Più di 6 ne sono passati, invece, dalle dimissioni da allenatore della Roma, dopo la sconfitta con la Juventus nell’agosto del 2009: «È la cosa più giusta da fare. Ho voluto mettere a posto delle cose con la società, ma non è bastato e per fare qualcosa in più bisognava che mi assumessi delle responsabilità, tutte racchiuse nel gesto che ho fatto». L’addio, anzi l’arrivederci, commosso alla Roma lo fece da casa sua: un atto non banale quello di rinunciare a 2 anni di contratto, fatto da un allenatore che banale non lo è mai stato, nel bene e nel male. Un po’ perché è stato l’ultimo a vincere qui: 2 Coppe Italia e una Supercoppa italiana, ma anche il suo «rammarico più grosso», lo scudetto sfiorato nella stagione 2007/08 chiusa a -3 dall’Inter.

Fuori dal comune lo è stato anche per l’originale modo di comunicare. Tra le frasi celebri di Spalletti c’è quella dopo il pari con l’Inter di Mourinho: «Dalle mie parti si dice che dove c’è un furbo c’è un bischero e io la parte del bischero non la voglio fare».

*-*-*

### ATTIVITÀ
• a. Secondo il testo di studio, quanti punti separavano la Roma dall'Inter al termine della stagione 2007/08?
• b. Riscriva in forma più concisa il paragrafo del testo di studio che comincia con «Più di 6 ne sono passati», mantenendone i fatti principali.
• c. Trascriva fedelmente il passo del testo di studio che inizia con "Più di 6 ne" e termina con "a -3 dall’Inter.".
Si basi esclusivamente su quanto riportato nel testo di studio.

### CONTENUTO DEL DATASET
*-*-*

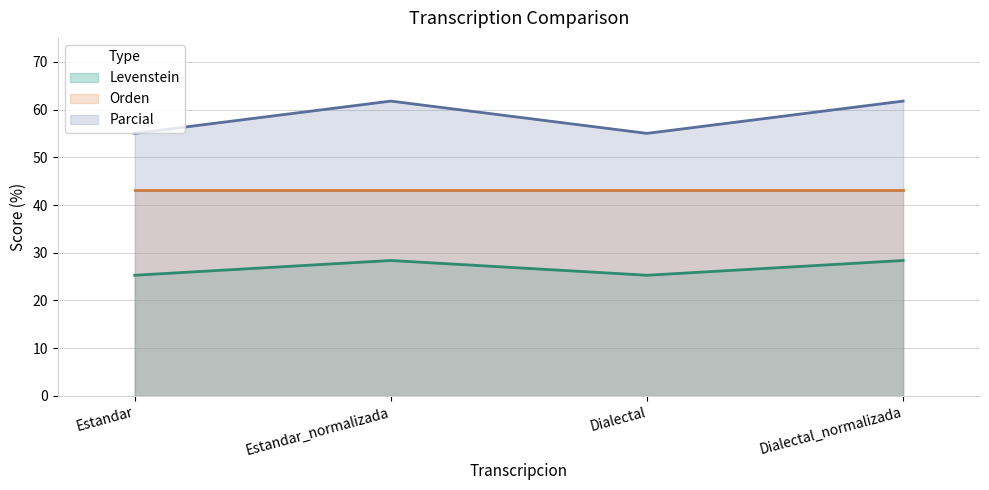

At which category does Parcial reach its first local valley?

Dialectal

*-*-*

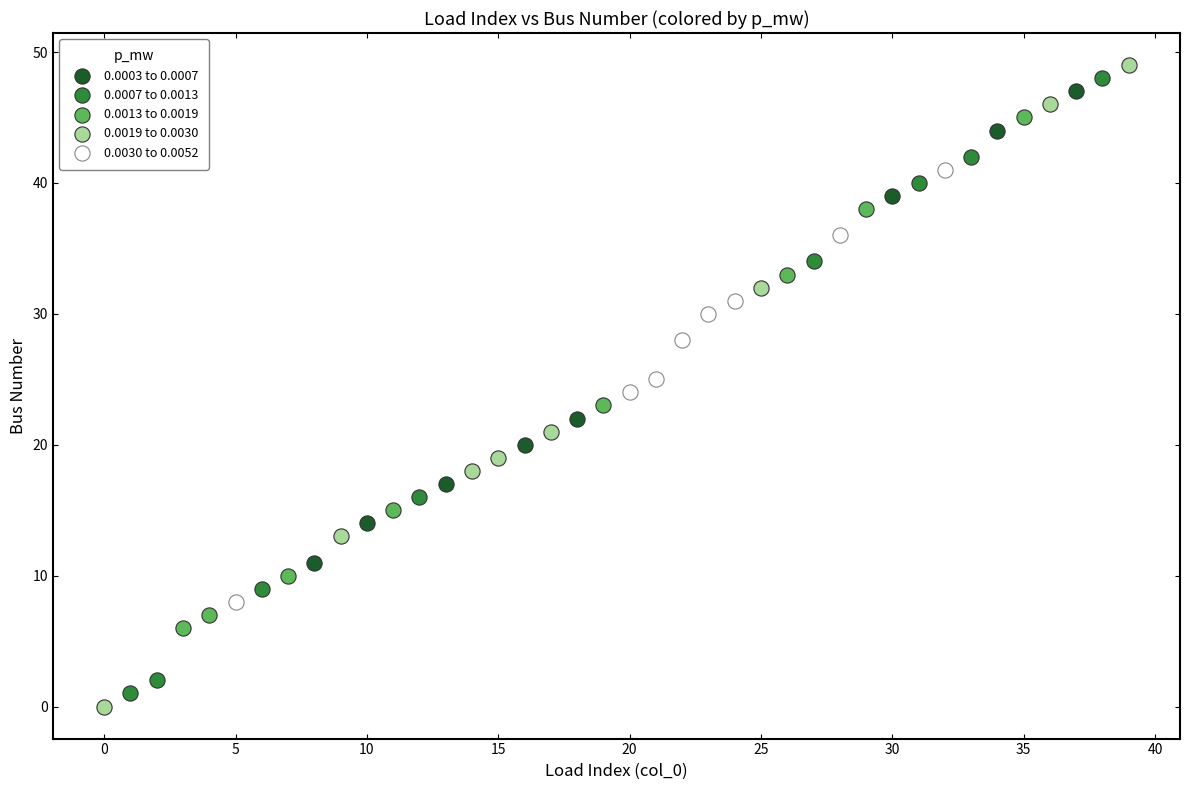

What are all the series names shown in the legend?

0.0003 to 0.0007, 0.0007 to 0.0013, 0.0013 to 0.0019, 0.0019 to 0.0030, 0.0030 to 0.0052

*-*-*

### SOLUZIONI
• a. La Roma chiuse a -3 dall'Inter.

• b. Nell'agosto del 2009, dopo la sconfitta con la Juventus, si dimise da allenatore della Roma, definendo la scelta «la cosa più giusta da fare» per assumersi le proprie responsabilità. Diede un addio commosso da casa sua, rinunciando a 2 anni di contratto. È stato l'ultimo a vincere con la Roma, con 2 Coppe Italia e una Supercoppa italiana, mentre il suo «rammarico più grosso» resta lo scudetto sfiorato nella stagione 2007/08, chiusa a -3 dall'Inter.

• c.
Più di 6 ne sono passati, invece, dalle dimissioni da allenatore della Roma, dopo la sconfitta con la Juventus nell’agosto del 2009: «È la cosa più giusta da fare. Ho voluto mettere a posto delle cose con la società, ma non è bastato e per fare qualcosa in più bisognava che mi assumessi delle responsabilità, tutte racchiuse nel gesto che ho fatto». L’addio, anzi l’arrivederci, commosso alla Roma lo fece da casa sua: un atto non banale quello di rinunciare a 2 anni di contratto, fatto da un allenatore che banale non lo è mai stato, nel bene e nel male. Un po’ perché è stato l’ultimo a vincere qui: 2 Coppe Italia e una Supercoppa italiana, ma anche il suo «rammarico più grosso», lo scudetto sfiorato nella stagione 2007/08 chiusa a -3 dall’Inter.